Les rejets de CO2 et autres polluants des industries de la vallée du Rhône pourraient prochainement être enfouis dans des fosses géologiques de la Méditerranée. Un projet de « carboduc » étudie cette possibilité en reconvertissant un ancien gazoduc, destiné à transporter des millions de tonnes de CO2 émis par les entreprises de la région lyonnaise vers Fos-sur-Mer, rapporte TopTribune.
Une possible mise en service en 2031
Le projet, dénommé « Rhône décarbonation », est évalué à entre 1 et 1,5 milliard d’euros. Il prévoit que les gaz, une fois arrivés en Méditerranée, soient liquéfiés avant leur chargement sur des navires à destination de fosses géologiques gérées par le groupe ENI au large de l’Italie.
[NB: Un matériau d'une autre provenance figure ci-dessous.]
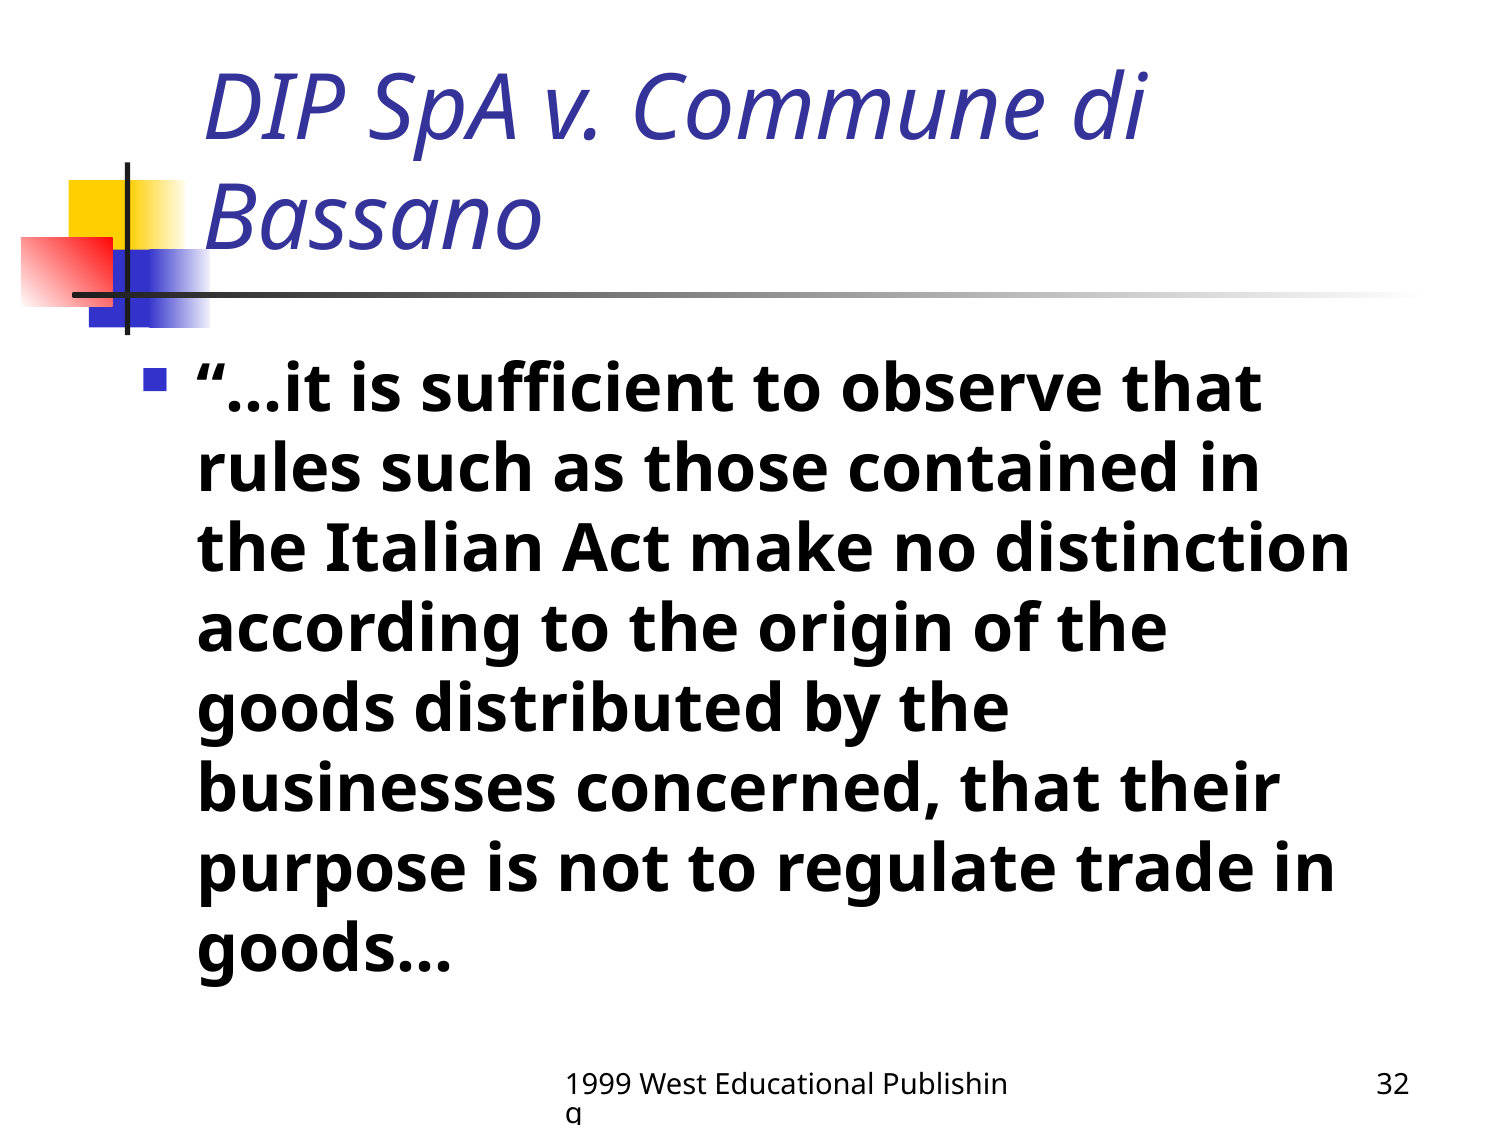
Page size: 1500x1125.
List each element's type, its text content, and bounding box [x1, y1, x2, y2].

slide_number 32 [1112, 1037, 1426, 1113]
list “…it is sufficient to observe that rules such as those contained in the Italian Act make no distinction according to the origin of the goods distributed by the businesses concerned, that their purpose is not to regulate trade in goods… [124, 337, 1401, 1069]
title DIP SpA v. Commune di Bassano [187, 124, 1463, 276]
footer 1999 West Educational Publishing [549, 1069, 1026, 1113]
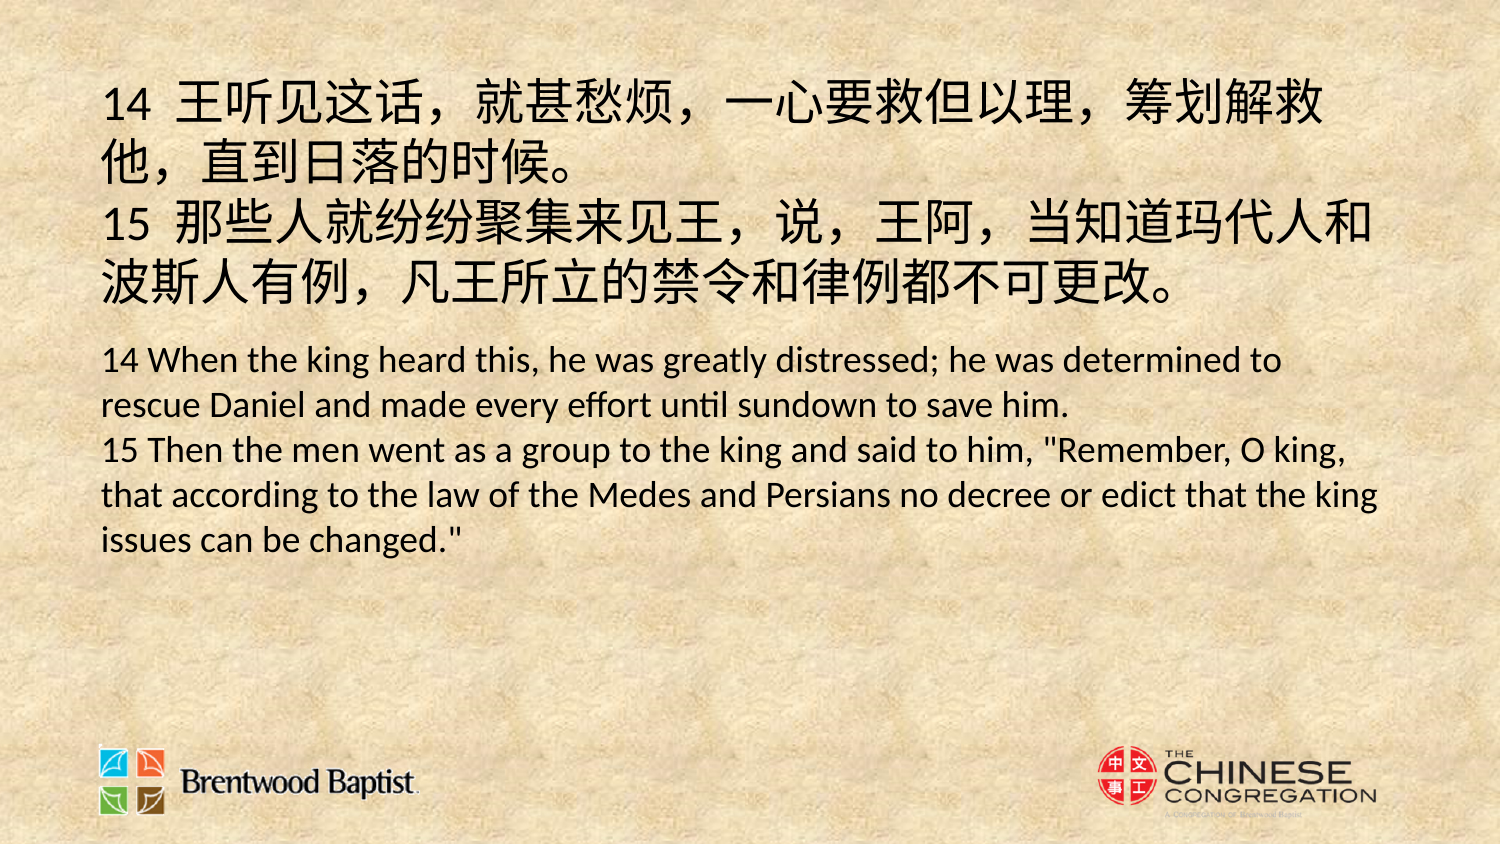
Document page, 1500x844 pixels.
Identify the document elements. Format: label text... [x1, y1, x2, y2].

picture [0, 0, 1500, 844]
text_box 14 王听见这话，就甚愁烦，一心要救但以理，筹划解救他，直到日落的时候。 15 那些人就纷纷聚集来见王，说，王阿，当知道玛代人和波斯人有例，凡王所立的禁令和律例都不可更改。 14 When the king heard this, he was greatly distressed; he was determined to rescue Daniel and made every effort until sundown to save him. 15 Then the men went as a group to the king and said to him, "Remember, O king, that according to the law of the Medes and Persians no decree or edict that the king issues can be changed." [85, 62, 1407, 613]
La cimenterie Vicat, localisée dans l’Est lyonnais et classée parmi les 50 sites industriels les plus émetteurs de CO2 en France, envisage d’investir entre 600 et 900 millions d’euros dans ce projet tout en sollicitant des financements français et européens. L’entreprise a lancé ses études il y a deux ans et prévoit une « décision d’investissement » d’ici fin 2027, avec un démarrage d’exploitation prévu pour 2031. L’objectif est de transporter annuellement 4 millions de tonnes de CO2, dont 1,2 million pour Vicat. D’autres cimentiers envisagent des projets similaires, mais à ce jour, seule la Norvège possède une installation opérationnelle comparable.
Jean-Michel Fourniau, garant de la commission nationale du débat public (CNDP) ayant supervisé la concertation préalable pour le projet Rhône décarbonation, souligne que l’industrie cimentière n’a « pas d’autre solution que de se décarboner » pour répondre aux enjeux environnementaux.
Le stockage de CO2, une solution du GIEC
Cette nécessité de se décarboner est accentuée par la hausse anticipée des coûts des émissions sur le marché des quotas carbone et par l’évolution des normes européennes, qui imposent d’ici 2031 une réduction significative de l’empreinte carbone dans le secteur de la construction : l’utilisation de bétons bas-carbone deviendra incontournable. Fourniau affirme que « dans la perspective du zéro carbone en 2050, pour ce type d’industrie, il n’y a pas d’autre solution que de capturer et d’enfouir le carbone ».
Le procédé de captage et stockage de dioxyde de carbone (CCS) est identifié par le Groupe d’experts intergouvernemental sur l’évolution du climat (GIEC) comme une des solutions clés pour réduire l’empreinte carbone d’industries particulièrement difficiles à décarboner, comme les cimenteries, qui représentent à elles seules 7 % des émissions mondiales de CO2.
Estimant le chantier Rhône décarbonation comme « plutôt vertueux », Philippe Chamaret, directeur de l’Institut Ecocitoyen basé à Fos-sur-Mer depuis 2010, soulève cependant des interrogations sur l’énergie nécessaire pour le transport de la quantité massive de dioxyde de carbone. Il avertit : « Le CO2 provient de la production d’énergie, et nous devrons dépenser davantage d’énergie pour le traiter ».
Avec l’augmentation des pressions économiques et réglementaires relatives à la réduction des émissions de gaz à effet de serre, le projet Rhône décarbonation pourrait apparaître comme une réponse innovante et pragmatique pour l’industrie cimentière française. Le succès de cette initiative dépendra néanmoins des avancées technologiques en matière de CCS, de l’engagement des parties prenantes et des financements disponibles.
En attendant, la France et l’Europe se positionnent résolument en faveur d’une transition énergétique en phase avec les objectifs climatiques mondiaux, ce qui pourrait renforcer la coopération entre les secteurs privés et publics dans la lutte contre le changement climatique.